Da una parte abbiamo infatti proprio la scuola di Summers, che propone lo sviluppo di un capitalismo «inclusivo», con nuove forme di partecipazione al lavoro e agli utili che le aziende riescono ad accumulare. Come vediamo, in effetti, dalla maggioranza dei risultati di bilancio, la Apple da sola ad esempio ha fatto profitti record sul piano storico con oltre 50 miliardi di utili in un anno. Occorre anche ridurre la differenza, crescente, del reddito fra ricchi e classe media, un trend che conosciamo bene, i ricchi che diventano sempre più ricchi e i poveri sempre più poveri.
E qui arriviamo alla tesi per le “riforme strutturali”. Non necessariamente nel modo in cui le intendiamo in Italia – eliminazione delle rigidità sul lavoro o abbattimento del disavanzo o del debito pubblico o della burocrazia o di regole del secolo scorso che ancora ci paralizzano.

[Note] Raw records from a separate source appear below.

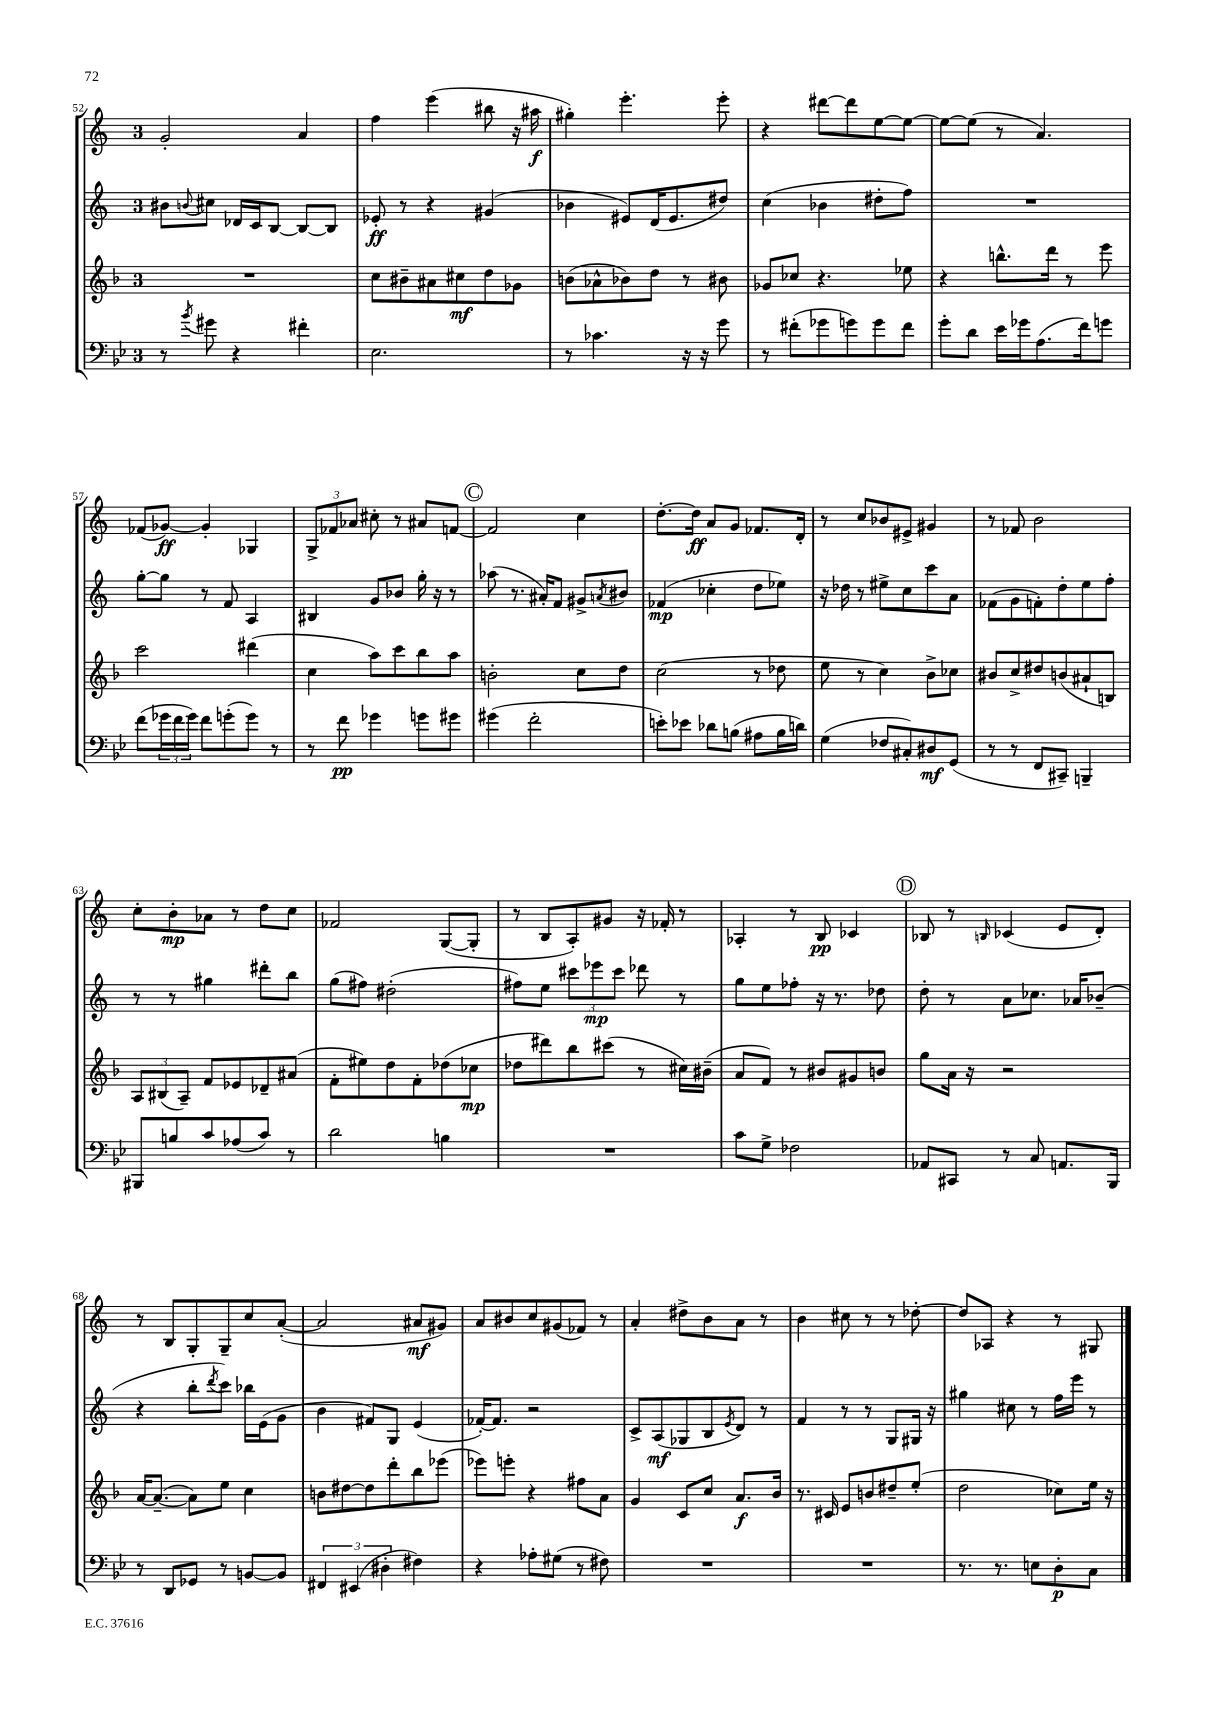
<<
\new StaffGroup <<
\new Staff = "s0" {
    \clef treble \key c \major \once \override Staff.TimeSignature.style = #'single-digit \time 3/4
    g'2-. a'4 |
    f''4 e'''4( bis''8 r16 ais''16\f |
    gis''4-.) e'''4.-. e'''8-. |
    r4 dis'''8~ dis'''8 e''8~ e''8~ |
    e''8~ e''8( r8 a'4.) |
    fes'8( ges'8~\ff) ges'4-. ges4 |
    \tuplet 3/2 { g8-> fes'8 aes'8 } cis''8-. r8 ais'8 f'8~ |
    \mark \markup { \circle "C" } f'2 c''4 |
    d''8.~-. d''16\ff a'8 g'8 fes'8. d'16-. |
    r8 c''8 bes'8 eis'8-> gis'4 |
    r8 fes'8 b'2 |
    c''8-. b'8-.\mp aes'8 r8 d''8 c''8 |
    fes'2 g8~( g8-. |
    r8 b8 a8-.) gis'8 r16 fes'16-. r8 |
    aes4-. r8 b8\pp ces'4 |
    \mark \markup { \circle "D" } bes8 r8 \grace { b16 } ces'4( e'8 d'8-.) |
    r8 b8 g8-. g8-- c''8 a'8~-.( |
    a'2 ais'8\mf gis'8) |
    a'8 bis'8 c''8 gis'8( fes'8) r8 |
    a'4-. dis''8-> b'8 a'8 r8 |
    b'4 cis''8 r8 r8 des''8~-. |
    des''8 aes8 r4 r8 gis8 \bar "|." |
}
\new Staff = "s1" {
    \clef treble \key c \major \once \override Staff.TimeSignature.style = #'single-digit \time 3/4
    bis'8 \appoggiatura { b'8 } cis''8 des'16 c'16 b8~ b8~ b8 |
    ees'8-.\ff r8 r4 gis'4( |
    bes'4 eis'8) d'16( eis'8. dis''8) |
    c''4( bes'4 dis''8-. f''8) |
    R2. |
    g''8~-. g''8 r8 f'8 a4 |
    bis4 g'8 bes'8 g''16-. r16 r8 |
    \mark \markup { \circle "C" } aes''8( r8. ais'16-.) f'8 gis'8-> \acciaccatura { a'8 } bis'8 |
    fes'4\mp( ces''4-. d''8 ees''8) |
    r16 des''16 r8 eis''8-> c''8 c'''8 a'8 |
    fes'8( g'8 f'8-.) d''8-. e''8 f''8-. |
    r8 r8 gis''4 dis'''8-. b''8 |
    g''8( fis''8) dis''2-.( |
    fis''8) e''8 \tuplet 3/2 { cis'''8 ees'''8\mp cis'''8 } des'''8 r8 |
    g''8 e''8 fes''8-. r16 r8. des''8 |
    \mark \markup { \circle "D" } d''8-. r8 a'8 ces''8. aes'16 bes'8--( |
    r4 b''8-. \acciaccatura { d'''8 } c'''8) bes''16 e'16( g'8 |
    b'4 fis'8) g8 e'4( |
    fes'16~-.) fes'8. r2 |
    c'8-> a8\mf( ges8 b8 \acciaccatura { e'8 } d'8) r8 |
    f'4 r8 r8 g8 gis16 r16 |
    gis''4 cis''8 r8 f''16 e'''16 r8 \bar "|." |
}
\new Staff = "s2" {
    \clef treble \key f \major \once \override Staff.TimeSignature.style = #'single-digit \time 3/4
    R2. |
    c''8 bis'8-- ais'8 cis''8\mf d''8 ges'8 |
    b'8( aes'8-^ bes'8) d''8 r8 bis'8 |
    ges'8 ces''8 r4. ees''8 |
    r4 b''8.-^ d'''16 r8 e'''8 |
    c'''2 dis'''4( |
    c''4 a''8) c'''8 bes''8 a''8 |
    \mark \markup { \circle "C" } b'2-. c''8 d''8 |
    c''2( r8 des''8 |
    e''8 r8 c''4) bes'8-> ces''8 |
    bis'8 c''8-> dis''8 b'8( ais'8-! b8) |
    \tuplet 3/2 { a8 bis8( a8--) } f'8 ees'8 des'8-- ais'8( |
    f'8-. eis''8) d''8 f'8-. des''8( ces''8\mp |
    des''8 dis'''8) bes''8 cis'''8( r8 cis''16) bis'16--( |
    a'8 f'8) r8 bis'8 gis'8 b'8 |
    \mark \markup { \circle "D" } g''8 a'16 r16 r2 |
    a'16~ a'8.~--( a'8) e''8 c''4 |
    b'8 dis''8~ dis''8 d'''8-. bes''8 ees'''8( |
    ees'''8) e'''8-. r4 fis''8 a'8 |
    g'4 c'8 c''8 a'8.\f bes'16 |
    r8. cis'16 e'8 b'8 dis''8-- e''8-.( |
    d''2 ces''8) e''16 r16 \bar "|." |
}
\new Staff = "s3" {
    \clef bass \key bes \major \once \override Staff.TimeSignature.style = #'single-digit \time 3/4
    r8 \acciaccatura { bes'8 } gis'8 r4 fis'4-. |
    ees2. |
    r8 ces'4. r16 r16 g'8 |
    r8 fis'8-.( ges'8 g'8) g'8 fis'8 |
    g'8-. d'8 ees'16 ges'16 a8.( f'16) g'8 |
    f'8( \tuplet 3/2 { ges'16 f'16 ges'16) } f'8 g'8-.( g'8) r8 |
    r8 f'8\pp ges'4 g'8 gis'8 |
    \mark \markup { \circle "C" } gis'4( f'2-. |
    e'8-.) ees'8 des'8 b8( ais8 b16 d'16) |
    g4( fes8 cis8-.) dis8\mf g,8( |
    r8 r8 f,8 cis,8--) b,,4-- |
    bis,,8 b8 c'8 aes8( c'8) r8 |
    d'2 b4 |
    R2. |
    c'8 g8-> fes2 |
    \mark \markup { \circle "D" } aes,8 cis,8 r8 c8 a,8. bes,,16 |
    r8 d,8 ges,8 r8 b,8~ b,8 |
    \tuplet 3/2 { fis,4 eis,4( dis4-. } fis4) |
    r4 aes8-. gis8( r8 fis8) |
    R2. |
    R2. |
    r8. r8. e8 d8-.\p c8 \bar "|." |
}
>>
>>
\layout { \context { \Score currentBarNumber = #52 } }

Ma su altri aspetti dell’economia americana che oggi presentano problemi appunto “strutturali”, problemi che portano a sprechi di risorse, a inefficienze e a forti cadute di produttività. Mi è capitato qualche settimana fa a Washington, al Peterson Institute for International Economics a un convegno del Council for United States and Italy di ascoltare con passione gli argomenti di Adam Posen, il capo del Piie a favore delle riforme strutturali in America. Quali? Una riforma del sistema sanitario a tutto campo. Obama ha fatto enormi progressi con la sua e per la prima volta è riuscito ad abbattere il costo delle assicurazioni, ma il problema più grave è dato dalla percentuale del Pil: «Oggi abbiamo uno spreco del 10% del Pil in spese sanitarie inutili, il nostro sistema costa il 18% del Pil all’anno, in Europa è mediamente dell’8% – mi ha detto Posen ieri – il Presidente avrebbe dovuto dare delle indicazioni più specifiche nel suo discorso, parlare di altri ordini esecutivi, non l’ha fatto, questo è stato un limite». Posen indica altri elementi parte delle “rigidità” strutturali americane: un sistema fiscale che andrebbe riformato che incoraggia le aziende a trasferire i quartieri generali all’estero, una protezione della proprietà intellettuale che diventa una barriera all’ingresso e scoraggia l’innovazione, una tassa sull’energia, una riforma del sistema educativo fin dalle elementari eliminando il ruolo delle autorità centrali statali, una spinta per gli investimenti infrastrutturali: «Sono sei punti importanti – dice Posen – sono un avvio per cambiare alla radice alcune delle cose che davvero non funzionano nel nostro Paese».